Follow the Past through Arkansas’ Heritage Trails
It’s hard to say exactly when Arkansas’ history begins. Thanks to the Mississippi River, Arkansas Delta, and the mild climate of areas sheltered by the Ozark and Ouachita mountains, the region was a hospitable spot for Native American tribes for centuries. Archaeological sites around the burial mounds in the northeastern part of the state tell the tale of people who lived here long before this land was explored by Spanish conquistador Hernando De Soto in 1541 and by French expeditions shortly after.
From the perspective of American history, Arkansas’ entry into the nation’s annals started in 1803, with the Louisiana Purchase. This led the way to the Arkansas Territory in 181, and eventual statehood (as the 25th state) in 1836.
Given its position in the country and in history, it’s not surprising to find that the state of Arkansas is particularly rich, not just in historical sites, but in historical trails. There are no fewer than four trail systems, one of which – the Civil War group – has multiple areas open for exploration. As a stand-alone activity or as a more educational way of getting from Point A to Point B, taking time to explore one or more of these can make history march off the page and into visitors’ memories in a profound way.

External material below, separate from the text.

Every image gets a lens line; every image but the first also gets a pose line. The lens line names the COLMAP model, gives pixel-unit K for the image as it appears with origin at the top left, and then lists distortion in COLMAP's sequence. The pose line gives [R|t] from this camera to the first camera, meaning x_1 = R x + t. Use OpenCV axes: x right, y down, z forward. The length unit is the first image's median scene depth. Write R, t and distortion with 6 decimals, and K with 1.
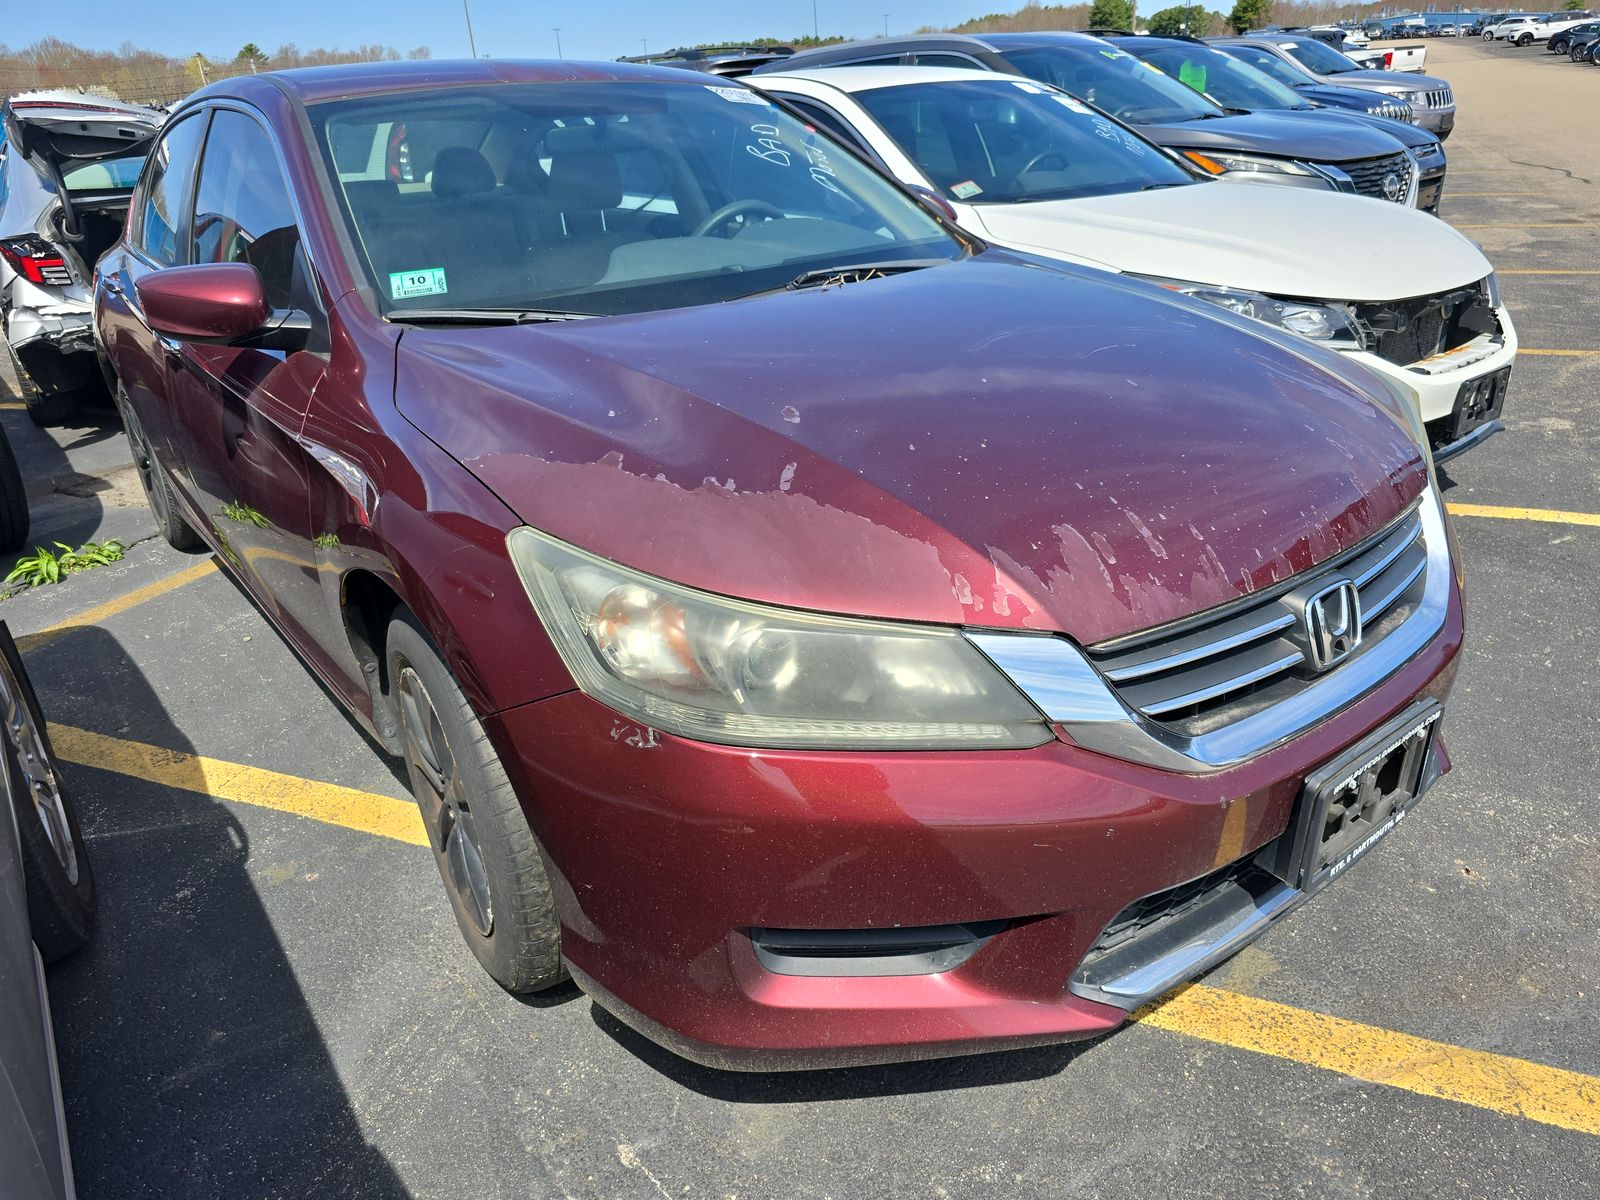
lens RADIAL K [[1091.0, 0, 795.7], [0, 1091.0, 603.9], [0, 0, 1]] dist [0.031423, -0.028198]
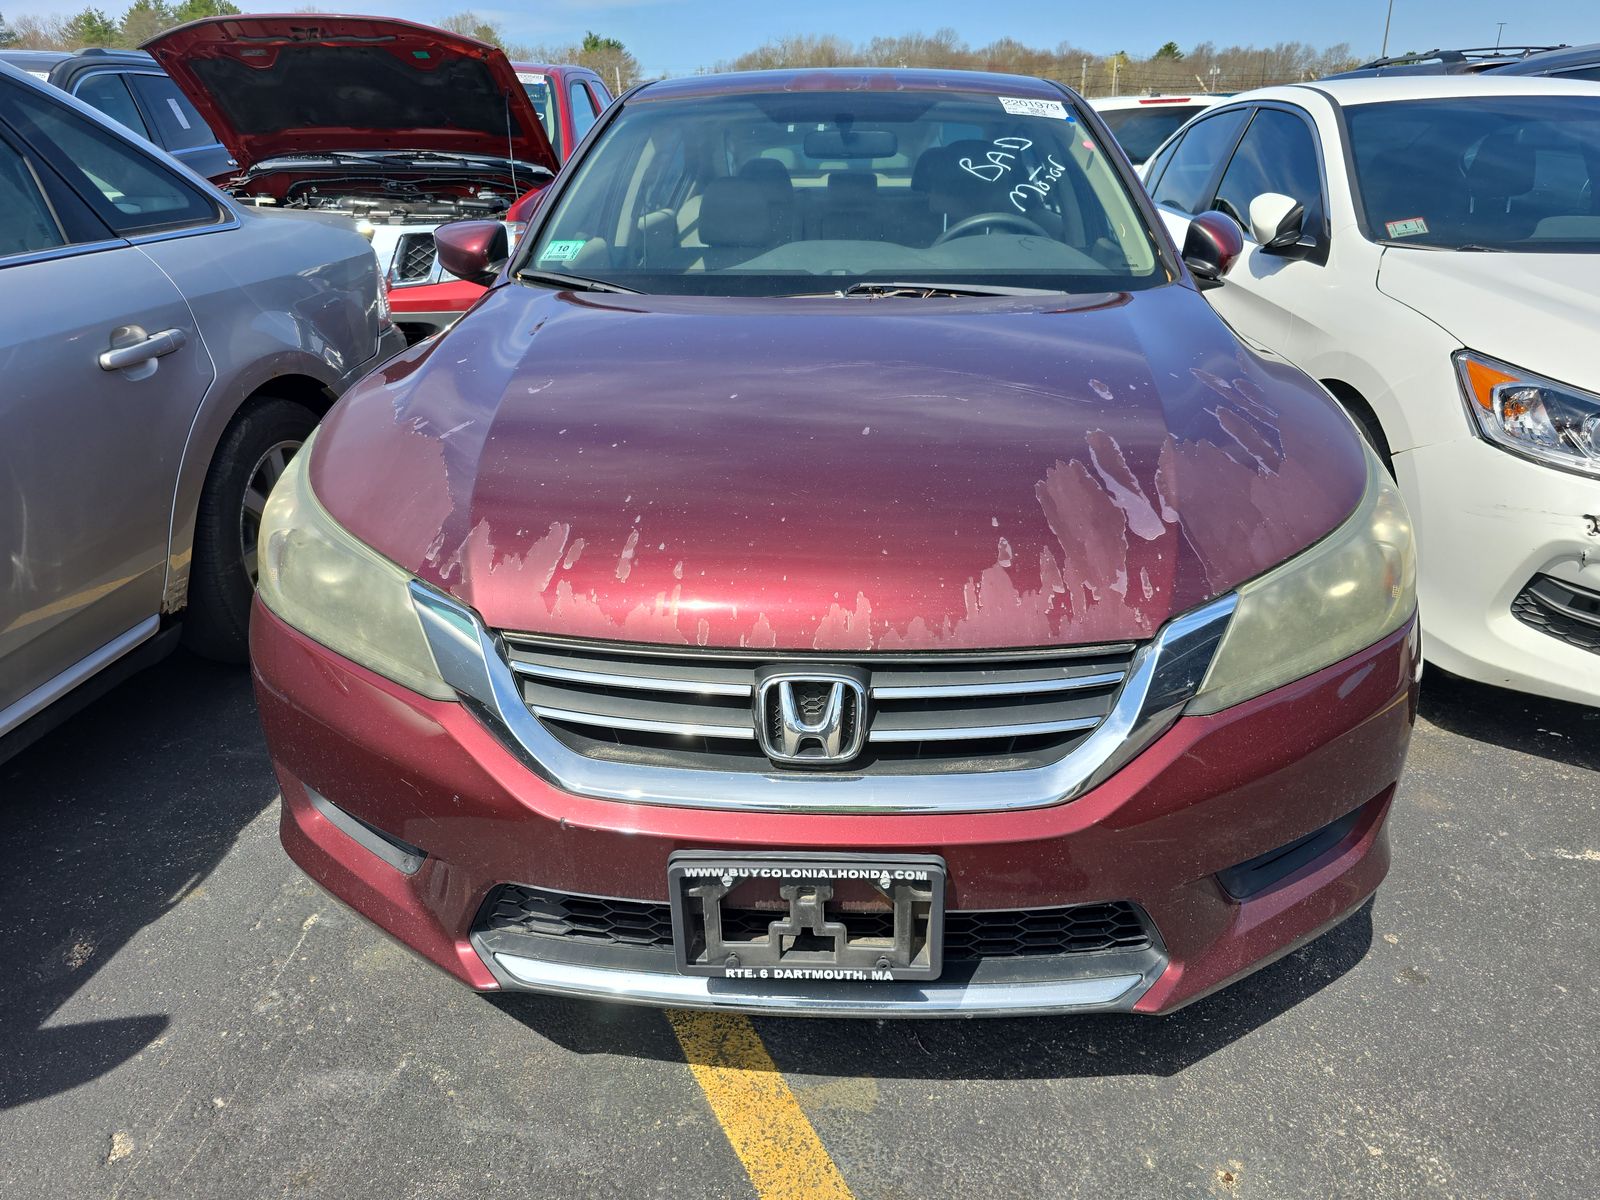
lens RADIAL K [[1091.0, 0, 802.1], [0, 1091.0, 594.6], [0, 0, 1]] dist [0.031423, -0.028198]
pose [[0.759961, 0.289342, -0.582015, 0.864449], [-0.292274, 0.951937, 0.091610, -0.140483], [0.580548, 0.100488, 0.808002, 0.235572]]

Arkansas is something of a crossroads, where a bit of the South meets a bit of the West. Part of its geographical heritage is a necessary involvement in many notable incidents in American history, and this is reflected in the state’s heritage trails. Some of the trail names – the Civil War, the Trail of Tears – spring readily into the imagination of any history student or teacher. Others call to mind important moments in the nation’s westward expansion, such as the Butterfield Trail, an early mail route, and the Southwest Trail, which made the way for people to migrate from St. Louis and points north and east down to Arkansas and into Texas.
Arkansas’ Civil War Era Trails
No fewer than eight Civil War incidents took place in Arkansas. These are known largely by their place names, such as Prairie Grove, Pea Ridge, the Little Rock Campaign, the attack on Pine Bluff, the Confederate approach to Helena, the Camden Expedition, Price’s Raid and Battle of Fayetteville. There are a corresponding eight trails for this period in history, centering on the northwest corner of Arkansas, the Mississippi River (the eastern border) and around Little Rock in central part of the state.
Instead of reading dry facts in a history book, these trails can make students appreciate more about the obstacles and rigors soldiers on both sides encountered as their respective armies skirmished for control of the Confederate-allied state.
The Butterfield Overland Mail Trail
This trail leads from West Memphis on the banks of the Mississippi River to Fort Smith, nearly 300 miles away on the Oklahoma border. The route then extends north to Pea Ridge and the Missouri border. Prior to the advent of railways and the Pony Express, mail had to take the long way around – usually by boat. To speed up the process, a former stagecoach driver came up with the plan of connecting the Mississippi River with the Pacific Ocean via an overland route. His plans came to an early end when the Civil War broke out, but this trail still evokes contemplation of how different things were in the American West. Currently, it is listed as a possible National Historic Trail.
Arkansas’ Southwest Trail
Arkansas’ portion of the Southwest Trail – which starts in St Louis and ends in the Red River Valley in Texas – winds south from Maynard (by the Missouri border) until it reaches Texarkana. Once Arkansas became a territory, this system of roads served as a major thoroughfare for people moving into the region. During the 1820s and 1830s, it is estimated that four-fifths of the incoming population entered Arkansas through this route. Today’s trail takes in parts of the military roads used in the Civil War and passes through some of the state’s most popular historical travel destinations.
The Trail of Tears in Arkansas
This system, which stretches across the state from east to west as well as down the Mississippi River, offers a grim reminder that not everyone who migrated west went willingly. Native American tribes that had lived in Florida, Georgia, and Alabama were required to move from the lands by the Federal Indian Removal Act of 1830. This evacuation was known as the Trail of Tears, which started as early as 1827 and ended in 1839. The tribes involved – Cherokees, Creeks, Choctaws, Chickasaws and Seminoles – endured sickness, deprivation and poverty along the way. The multiple routes in this trail system give a new perspective on the hardships they faced on their enforced trek to Indian Territory in Oklahoma.
Along each of these networks of trails, your group will find plenty of interesting waypoints: heritage sites, museums and state parks. These can help your student travelers really appreciate American history – both as students who have read about it and as those who have personally experienced the exact spots where that history took place.